▶ _Exercice proposé 1_:
Dans le texte sur la poésie de Claus, à quoi l'esprit est-il comparé ?

▶ _Texte à lire_:

========

Le recours au mythe est encore le signe d’une pensée intuitive, plastique, « imaginante ». N’empêche que Claus fait toujours davantage confiance au discursif. C’est là une planche de salut tour l’homme trahi par sa chair. Car l’esprit, comme le vin, se bonifie avec l’âge; en outre, il peut utiliser le passé à son bénéfice. Petit à petit, on voit Claus intellectualiser sa poésie, passer du Trieb au Geist, de l’association irrationnelle des sons au développement quasi logique d’images fondamentales (fournies par les mythes par exemple), et même à l’introspection et à l’abstraction. Et c’est encore l’intellect qui prend sa revanche dans l’ironie et l’exploitation systématique du savoir historique. à l’instar de Pound, de Picasso ou de Stravinsky, l’artiste, enfermé dans son obscur langage, se raccroche à la tradition culturelle pour entrer en contact avec autrui.

========

▶ _Enregistrements fournis_:
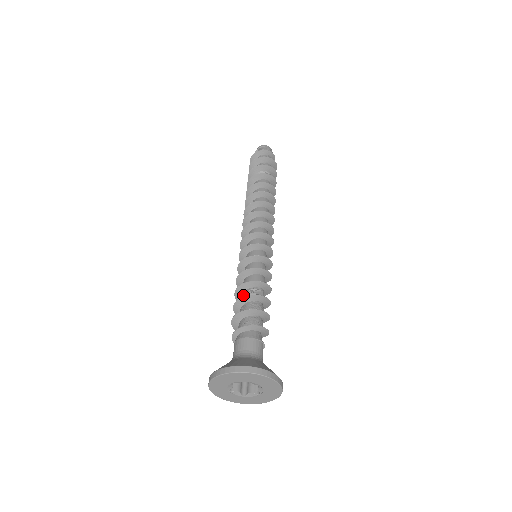
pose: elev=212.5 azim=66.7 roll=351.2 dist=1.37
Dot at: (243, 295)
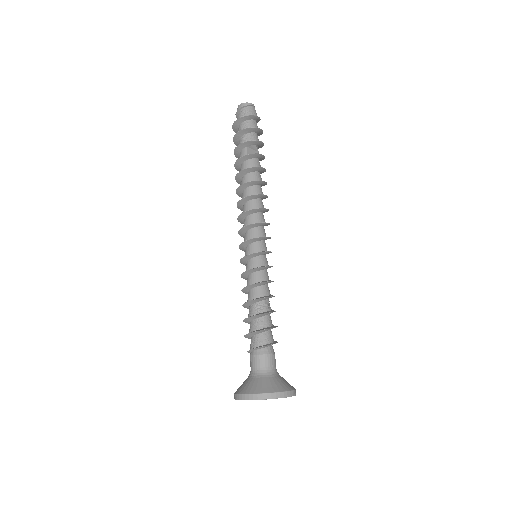
Dot at: (260, 306)
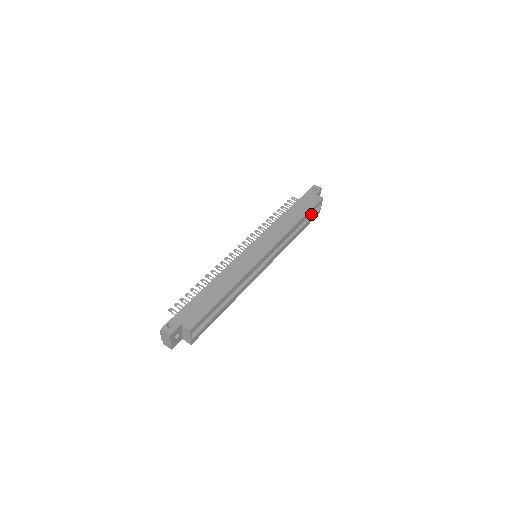
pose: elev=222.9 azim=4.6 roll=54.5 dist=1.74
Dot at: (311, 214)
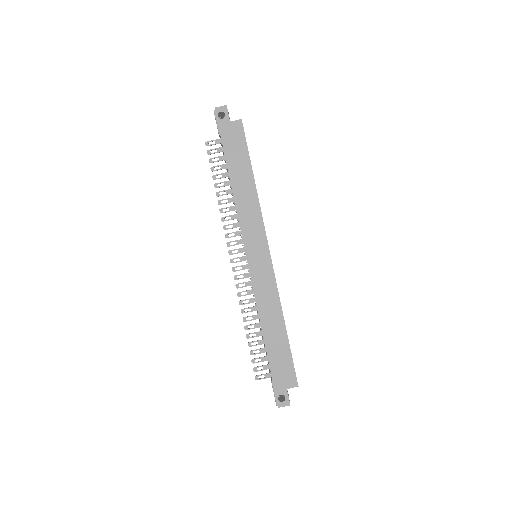
Dot at: occluded
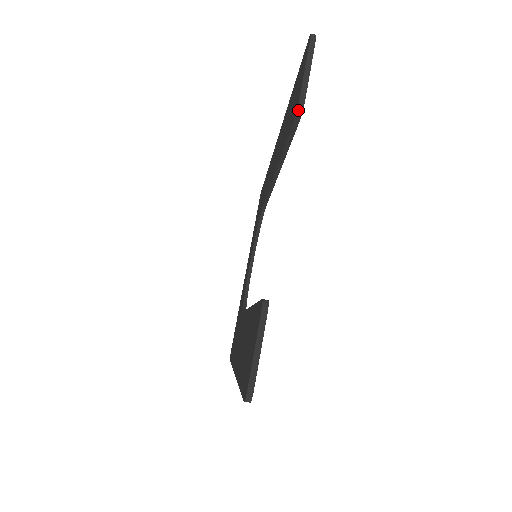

========

▶ _Exercice proposé 2_:
Mettez les lignes des enregistrements de correspondance de points sous forme de liste JSON de chaînes, à raison d'une chaîne par ligne et sans les lignes vides. Omettez les images dans votre réponse.

▶ _Résultat 1_:
Au vin, car, comme lui, l'esprit se bonifie avec l'âge.

▶ _Résultat 2_:
[
  "pose: elev=212.5 azim=66.7 roll=351.2 dist=1.37",
  "Dot at: (243, 295)",
  "Dot at: (260, 306)",
  "pose: elev=222.9 azim=4.6 roll=54.5 dist=1.74",
  "Dot at: (311, 214)",
  "Dot at: occluded"
]